- **Your task**: In the linear algebra notes, what is the spectrum of a matrix A defined to be?

- **Selected text**:
_ _ _

Def: The matrix product is a binary operator \mathbb{C}^{m \times n} \times \mathbb{C}^{n \times p} \to \mathbb{C}^{M \times p}. Set A = \left[\begin{matrix}\alpha_1 & \alpha_2 & \cdots & \alpha_m\end{matrix}\right]^T and B = \left[\begin{matrix}\beta_1 & \beta_2 & \cdots & \beta_p\end{matrix}\right]. Then, AB = \left[\begin{matrix} \alpha_1^T \beta_1 & \cdots & \alpha_1^T \beta_n \\ \alpha_2^T \beta_1 & \cdots & \alpha_2^T \beta_n \\ \vdots & \ddots & \vdots \\ \alpha_m^T \beta_1 & \cdots & \alpha_m^T \beta_n \end{matrix}\right] = \left[\begin{matrix}A\beta_1 & A\beta_2 & \cdots & A\beta_n\end{matrix}\right] = \left[\begin{matrix}\alpha_1^TB \\ \alpha_2^TB \\ \vdots \\ \alpha_m^TB\end{matrix}\right]. Alternatively, it is uniquely characterized as the matrix representing the composition of A and B as operators.
Prop: Let D = \mathop{\mathrm{diag}}(d_1, \dots, d_n), the diagonal matrix with entries d_1, \dots, d_n; then AD = \left[\begin{matrix}d_1\alpha_1, \dots, d_n \alpha_n\end{matrix}\right]. Simiar for the other direction of multiplication.
Def: For a complex matrix A, an eigenvalue \lambda \in \mathbb{C} and eigenvector v \neq 0 satisfy Av = \lambda v.
Def: Furthermore, an eigenspace is the span of all eigenvectors correspnding to a single eigenvalue, the spectrum of A, \mathop{\mathrm{Spec}}(A) is the set of all eigenvalues of A, and the spectral radius is \rho(A) = \max_{\lambda \in \mathop{\mathrm{Spec}}(A)} |\lambda| = |\lambda_{\text{max}}|. Sometimes we will call this the top eigenvector/eigenvalue.

_ _ _

- **Collected material**:

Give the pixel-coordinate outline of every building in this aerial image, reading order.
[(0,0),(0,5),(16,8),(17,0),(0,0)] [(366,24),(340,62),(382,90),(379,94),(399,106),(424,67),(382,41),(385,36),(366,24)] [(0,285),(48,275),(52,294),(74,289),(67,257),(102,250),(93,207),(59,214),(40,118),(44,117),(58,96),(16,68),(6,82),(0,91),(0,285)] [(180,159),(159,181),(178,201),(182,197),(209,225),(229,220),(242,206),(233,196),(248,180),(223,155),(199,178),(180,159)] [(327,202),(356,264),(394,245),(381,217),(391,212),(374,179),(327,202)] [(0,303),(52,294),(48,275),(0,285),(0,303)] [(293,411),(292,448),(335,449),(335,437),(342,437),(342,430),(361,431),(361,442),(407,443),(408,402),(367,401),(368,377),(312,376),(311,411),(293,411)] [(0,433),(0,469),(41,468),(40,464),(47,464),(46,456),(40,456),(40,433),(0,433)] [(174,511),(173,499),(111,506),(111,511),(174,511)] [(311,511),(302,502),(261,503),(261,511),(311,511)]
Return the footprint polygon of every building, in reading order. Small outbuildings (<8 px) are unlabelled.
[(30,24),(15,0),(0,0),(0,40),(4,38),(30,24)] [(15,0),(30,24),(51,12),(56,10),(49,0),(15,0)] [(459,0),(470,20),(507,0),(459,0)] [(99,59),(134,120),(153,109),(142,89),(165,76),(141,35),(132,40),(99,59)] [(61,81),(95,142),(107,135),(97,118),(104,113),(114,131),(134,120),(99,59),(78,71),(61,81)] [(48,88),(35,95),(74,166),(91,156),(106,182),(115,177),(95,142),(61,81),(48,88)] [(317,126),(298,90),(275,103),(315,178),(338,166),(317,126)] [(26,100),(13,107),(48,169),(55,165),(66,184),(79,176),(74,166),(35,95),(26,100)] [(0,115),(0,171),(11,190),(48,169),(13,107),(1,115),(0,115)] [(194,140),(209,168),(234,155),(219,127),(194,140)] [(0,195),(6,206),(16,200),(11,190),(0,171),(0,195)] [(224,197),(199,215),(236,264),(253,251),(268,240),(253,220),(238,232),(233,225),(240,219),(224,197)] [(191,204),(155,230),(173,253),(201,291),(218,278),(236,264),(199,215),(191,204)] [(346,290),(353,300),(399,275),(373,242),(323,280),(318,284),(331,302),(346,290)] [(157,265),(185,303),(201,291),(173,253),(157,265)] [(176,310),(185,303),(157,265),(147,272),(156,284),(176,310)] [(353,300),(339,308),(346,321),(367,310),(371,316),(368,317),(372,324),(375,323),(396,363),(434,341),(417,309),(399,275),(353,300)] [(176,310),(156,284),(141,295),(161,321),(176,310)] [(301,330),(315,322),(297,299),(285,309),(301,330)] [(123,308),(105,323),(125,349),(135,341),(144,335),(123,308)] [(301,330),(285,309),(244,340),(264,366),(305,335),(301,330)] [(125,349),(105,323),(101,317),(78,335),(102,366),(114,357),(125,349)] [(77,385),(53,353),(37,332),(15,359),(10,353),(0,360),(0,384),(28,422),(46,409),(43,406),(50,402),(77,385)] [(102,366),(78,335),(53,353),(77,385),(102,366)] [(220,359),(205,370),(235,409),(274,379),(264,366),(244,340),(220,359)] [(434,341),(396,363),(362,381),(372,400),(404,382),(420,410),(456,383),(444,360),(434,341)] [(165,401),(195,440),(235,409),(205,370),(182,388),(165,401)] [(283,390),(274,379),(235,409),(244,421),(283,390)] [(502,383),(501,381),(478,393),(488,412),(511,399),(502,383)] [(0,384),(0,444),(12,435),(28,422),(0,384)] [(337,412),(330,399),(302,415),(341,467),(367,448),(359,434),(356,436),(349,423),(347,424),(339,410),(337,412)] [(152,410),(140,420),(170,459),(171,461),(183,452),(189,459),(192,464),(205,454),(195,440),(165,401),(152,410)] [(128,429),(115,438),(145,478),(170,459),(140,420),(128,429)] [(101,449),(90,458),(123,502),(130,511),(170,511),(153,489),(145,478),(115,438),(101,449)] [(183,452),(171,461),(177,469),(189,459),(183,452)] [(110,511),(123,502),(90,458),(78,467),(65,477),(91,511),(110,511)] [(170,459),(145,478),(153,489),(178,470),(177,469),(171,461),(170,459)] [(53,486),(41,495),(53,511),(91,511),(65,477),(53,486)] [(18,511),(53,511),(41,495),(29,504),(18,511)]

_ _ _

- **Exercise result**: The set of all eigenvalues of A.